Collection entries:
◆ ◆ ◆ ◆

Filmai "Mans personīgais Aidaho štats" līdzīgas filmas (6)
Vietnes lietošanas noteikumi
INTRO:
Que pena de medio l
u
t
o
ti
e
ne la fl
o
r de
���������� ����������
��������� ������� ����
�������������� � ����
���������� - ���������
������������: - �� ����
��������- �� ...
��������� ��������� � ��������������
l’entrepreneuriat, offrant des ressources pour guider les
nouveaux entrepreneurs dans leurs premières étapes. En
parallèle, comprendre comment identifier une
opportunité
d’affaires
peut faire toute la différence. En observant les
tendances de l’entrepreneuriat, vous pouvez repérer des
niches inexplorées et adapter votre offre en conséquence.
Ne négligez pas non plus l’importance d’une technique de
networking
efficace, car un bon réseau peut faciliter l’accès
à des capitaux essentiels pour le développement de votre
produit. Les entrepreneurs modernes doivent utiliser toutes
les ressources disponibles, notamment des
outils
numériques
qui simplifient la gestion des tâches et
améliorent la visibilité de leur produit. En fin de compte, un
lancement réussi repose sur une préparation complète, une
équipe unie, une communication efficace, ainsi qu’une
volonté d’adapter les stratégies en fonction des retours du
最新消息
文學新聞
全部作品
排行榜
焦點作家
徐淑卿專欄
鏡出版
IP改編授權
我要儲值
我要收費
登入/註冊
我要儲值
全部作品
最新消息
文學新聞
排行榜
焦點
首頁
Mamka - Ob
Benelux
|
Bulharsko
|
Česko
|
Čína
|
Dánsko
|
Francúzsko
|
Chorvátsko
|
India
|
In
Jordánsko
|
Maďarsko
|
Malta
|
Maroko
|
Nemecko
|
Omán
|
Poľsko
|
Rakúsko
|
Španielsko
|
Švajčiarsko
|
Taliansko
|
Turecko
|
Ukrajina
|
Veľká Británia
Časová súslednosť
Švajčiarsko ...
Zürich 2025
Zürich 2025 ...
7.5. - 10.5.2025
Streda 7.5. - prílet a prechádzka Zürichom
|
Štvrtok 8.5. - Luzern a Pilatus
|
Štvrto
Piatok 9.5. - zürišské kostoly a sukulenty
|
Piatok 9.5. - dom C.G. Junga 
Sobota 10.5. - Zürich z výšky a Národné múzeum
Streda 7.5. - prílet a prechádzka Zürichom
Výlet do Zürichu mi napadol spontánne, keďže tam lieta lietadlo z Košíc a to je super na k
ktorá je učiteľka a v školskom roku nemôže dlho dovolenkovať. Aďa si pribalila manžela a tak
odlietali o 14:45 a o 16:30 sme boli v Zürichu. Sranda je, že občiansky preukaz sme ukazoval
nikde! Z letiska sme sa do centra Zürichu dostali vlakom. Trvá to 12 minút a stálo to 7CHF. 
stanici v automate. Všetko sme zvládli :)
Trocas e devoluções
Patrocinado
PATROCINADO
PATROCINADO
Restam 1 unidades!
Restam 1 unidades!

◆ ◆ ◆ ◆

## Work request
This exercise calls for the entries to be restated exactly.

## Reply to the exercise
Filmai "Mans personīgais Aidaho štats" līdzīgas filmas (6)
Vietnes lietošanas noteikumi
INTRO:
Que pena de medio l
u
t
o
ti
e
ne la fl
o
r de
���������� ����������
��������� ������� ����
�������������� � ����
���������� - ���������
������������: - �� ����
��������- �� ...
��������� ��������� � ��������������
l’entrepreneuriat, offrant des ressources pour guider les
nouveaux entrepreneurs dans leurs premières étapes. En
parallèle, comprendre comment identifier une
opportunité
d’affaires
peut faire toute la différence. En observant les
tendances de l’entrepreneuriat, vous pouvez repérer des
niches inexplorées et adapter votre offre en conséquence.
Ne négligez pas non plus l’importance d’une technique de
networking
efficace, car un bon réseau peut faciliter l’accès
à des capitaux essentiels pour le développement de votre
produit. Les entrepreneurs modernes doivent utiliser toutes
les ressources disponibles, notamment des
outils
numériques
qui simplifient la gestion des tâches et
améliorent la visibilité de leur produit. En fin de compte, un
lancement réussi repose sur une préparation complète, une
équipe unie, une communication efficace, ainsi qu’une
volonté d’adapter les stratégies en fonction des retours du
最新消息
文學新聞
全部作品
排行榜
焦點作家
徐淑卿專欄
鏡出版
IP改編授權
我要儲值
我要收費
登入/註冊
我要儲值
全部作品
最新消息
文學新聞
排行榜
焦點
首頁
Mamka - Ob
Benelux
|
Bulharsko
|
Česko
|
Čína
|
Dánsko
|
Francúzsko
|
Chorvátsko
|
India
|
In
Jordánsko
|
Maďarsko
|
Malta
|
Maroko
|
Nemecko
|
Omán
|
Poľsko
|
Rakúsko
|
Španielsko
|
Švajčiarsko
|
Taliansko
|
Turecko
|
Ukrajina
|
Veľká Británia
Časová súslednosť
Švajčiarsko ...
Zürich 2025
Zürich 2025 ...
7.5. - 10.5.2025
Streda 7.5. - prílet a prechádzka Zürichom
|
Štvrtok 8.5. - Luzern a Pilatus
|
Štvrto
Piatok 9.5. - zürišské kostoly a sukulenty
|
Piatok 9.5. - dom C.G. Junga 
Sobota 10.5. - Zürich z výšky a Národné múzeum
Streda 7.5. - prílet a prechádzka Zürichom
Výlet do Zürichu mi napadol spontánne, keďže tam lieta lietadlo z Košíc a to je super na k
ktorá je učiteľka a v školskom roku nemôže dlho dovolenkovať. Aďa si pribalila manžela a tak
odlietali o 14:45 a o 16:30 sme boli v Zürichu. Sranda je, že občiansky preukaz sme ukazoval
nikde! Z letiska sme sa do centra Zürichu dostali vlakom. Trvá to 12 minút a stálo to 7CHF. 
stanici v automate. Všetko sme zvládli :)
Trocas e devoluções
Patrocinado
PATROCINADO
PATROCINADO
Restam 1 unidades!
Restam 1 unidades!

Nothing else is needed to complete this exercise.